Definition of boolean type
Joe English
jeenglis at nunki.usc.edu
Thu Mar 2 08:40:28 AEST 1989
gwyn at brl.arpa (Doug Gwyn (VLD/VMB) <gwyn>) writes:
>In article <6849 at pogo.GPID.TEK.COM> rickc at pogo.GPID.TEK.COM (Rick Clements) writes:
>>With the compiler I am currently using, I use "if (x == FALSE)" or
>>"if (x != FALSE). ... The compiler I am using generates LESS code
>>this way. ("if (x)" causes it to go to the work of converting it to
>>a 1 or 0 with some less than efficient code.
>
>That's pretty strange -- "if(x)" means no more and no less than
>"if x is nonzero", which nearly all instruction sets support directly.
>It's easy to imagine a dumb compiler that produces MORE code for
>"if(x!=0)" but not one that produces LESS code.
I once had to work with a compiler that was broken in a
similar way: boolean expressions would calculate either a 0
or a 1, then test that result and branch accordingly.
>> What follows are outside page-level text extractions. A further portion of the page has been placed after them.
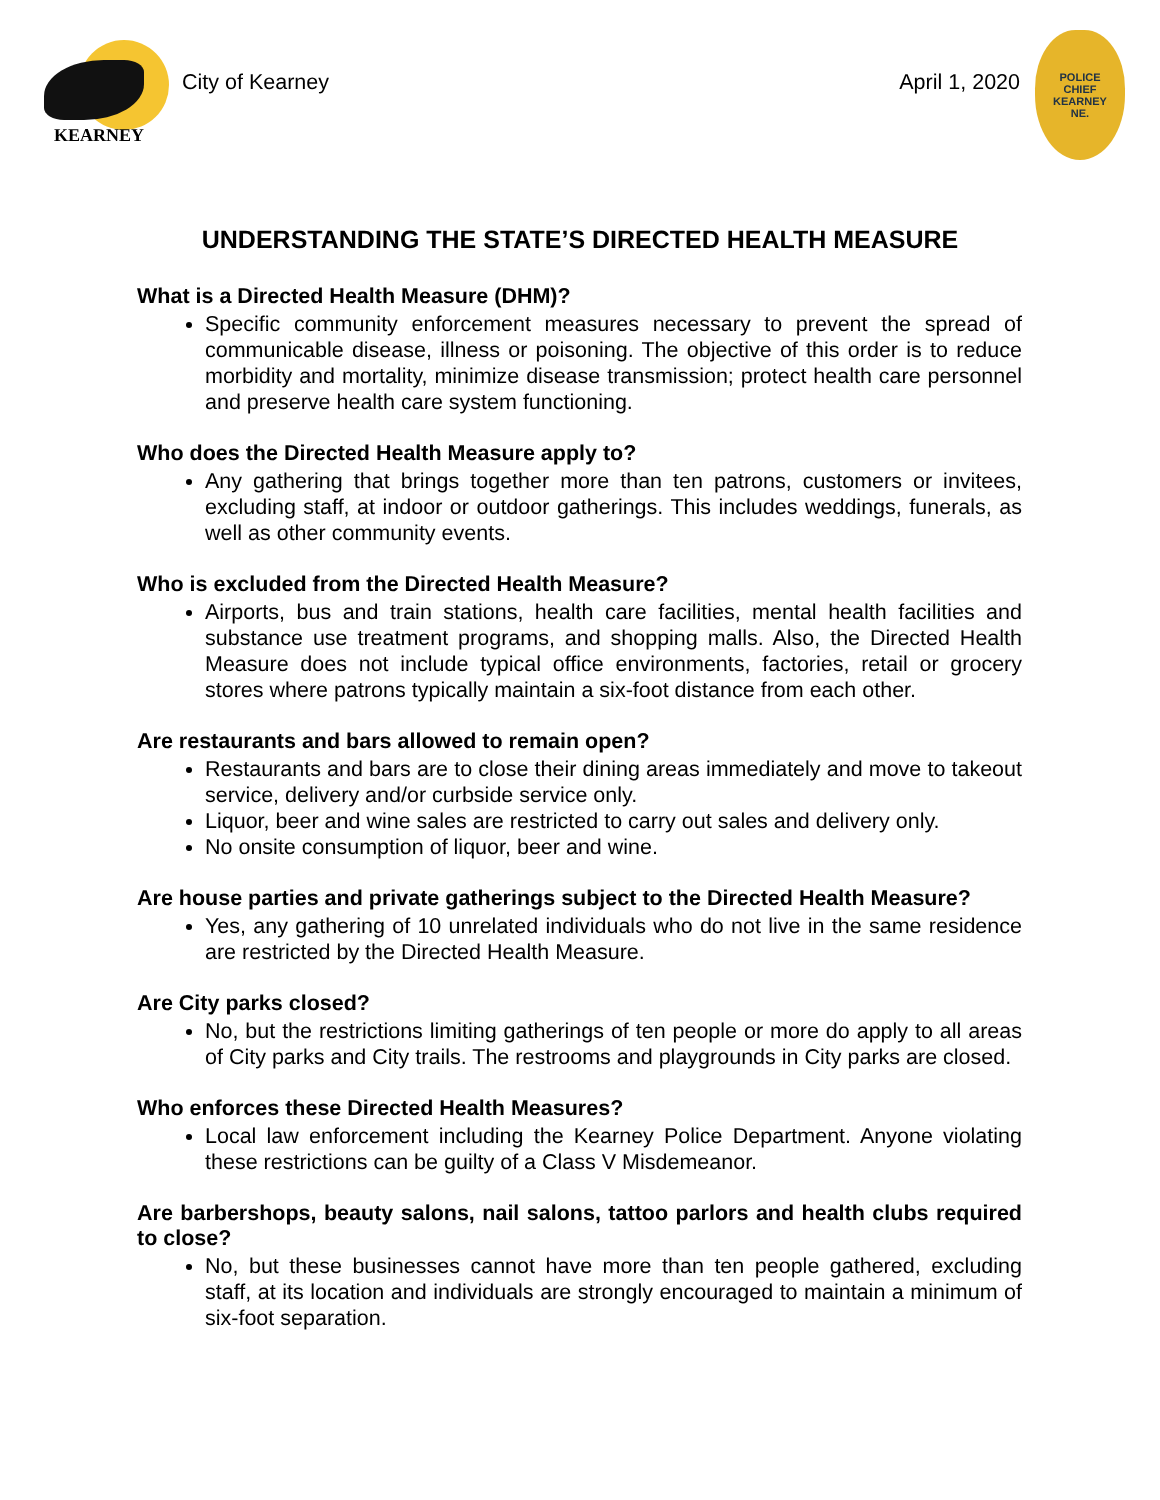KEARNEY
City of Kearney April 1, 2020
POLICE
CHIEF
KEARNEY
NE.
UNDERSTANDING THE STATE’S DIRECTED HEALTH MEASURE
What is a Directed Health Measure (DHM)?
Specific community enforcement measures necessary to prevent the spread of communicable disease, illness or poisoning. The objective of this order is to reduce morbidity and mortality, minimize disease transmission; protect health care personnel and preserve health care system functioning.
Who does the Directed Health Measure apply to?
Any gathering that brings together more than ten patrons, customers or invitees, excluding staff, at indoor or outdoor gatherings. This includes weddings, funerals, as well as other community events.
Who is excluded from the Directed Health Measure?
Airports, bus and train stations, health care facilities, mental health facilities and substance use treatment programs, and shopping malls. Also, the Directed Health Measure does not include typical office environments, factories, retail or grocery stores where patrons typically maintain a six-foot distance from each other.
Are restaurants and bars allowed to remain open?
Restaurants and bars are to close their dining areas immediately and move to takeout service, delivery and/or curbside service only.
Liquor, beer and wine sales are restricted to carry out sales and delivery only.
No onsite consumption of liquor, beer and wine.
Are house parties and private gatherings subject to the Directed Health Measure?
Yes, any gathering of 10 unrelated individuals who do not live in the same residence are restricted by the Directed Health Measure.
Are City parks closed?
No, but the restrictions limiting gatherings of ten people or more do apply to all areas of City parks and City trails. The restrooms and playgrounds in City parks are closed.
Who enforces these Directed Health Measures?
Local law enforcement including the Kearney Police Department. Anyone violating these restrictions can be guilty of a Class V Misdemeanor.
Are barbershops, beauty salons, nail salons, tattoo parlors and health clubs required to close?
No, but these businesses cannot have more than ten people gathered, excluding staff, at its location and individuals are strongly encouraged to maintain a minimum of six-foot separation.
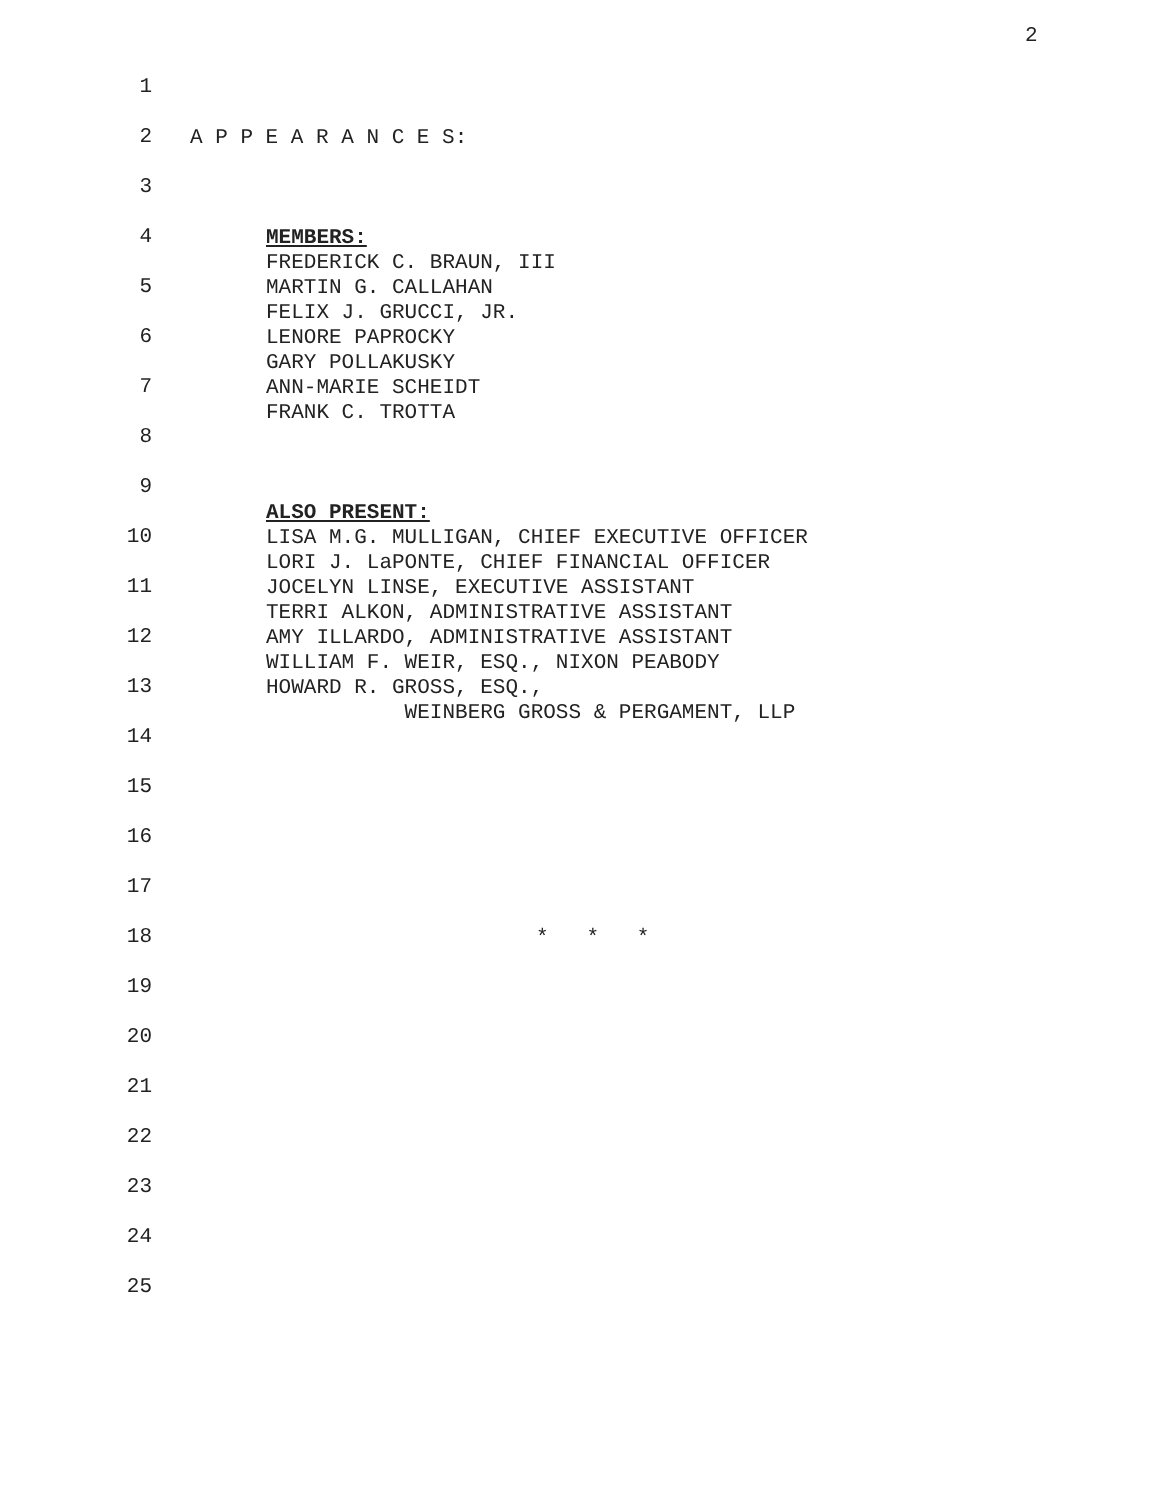2
1
2
A P P E A R A N C E S:
3
4
MEMBERS:
FREDERICK C. BRAUN, III
5
MARTIN G. CALLAHAN
FELIX J. GRUCCI, JR.
6
LENORE PAPROCKY
GARY POLLAKUSKY
7
ANN-MARIE SCHEIDT
FRANK C. TROTTA
8
9
ALSO PRESENT:
10
LISA M.G. MULLIGAN, CHIEF EXECUTIVE OFFICER
LORI J. LaPONTE, CHIEF FINANCIAL OFFICER
11
JOCELYN LINSE, EXECUTIVE ASSISTANT
TERRI ALKON, ADMINISTRATIVE ASSISTANT
12
AMY ILLARDO, ADMINISTRATIVE ASSISTANT
WILLIAM F. WEIR, ESQ., NIXON PEABODY
13
HOWARD R. GROSS, ESQ.,
WEINBERG GROSS & PERGAMENT, LLP
14
15
16
17
18
* * *
19
20
21
22
23
24
25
This
generated *three unnecessary instructions* for every
relational expression. (And the fourth pass of the compiler
was called the "optimizer!" I don't think it did a very
good job of optimizing...)
If I recall correctly, it generated the same amount of code
for "if(x)" and "if(x!=0)," but it went something like:
Compare x and zero;
move 1 into AX;
if test yielded equal, skip next instruction;
move 0 into AX;
Then it would do an "OR AX,AX" and branch accordingly.
Shocking, but true.
Before you ask (so you can avoid purchasing it :-), the
compiler in question is an old (c. 1984) version of Computer
Innovation's C86, I think somewhere around version 1.2.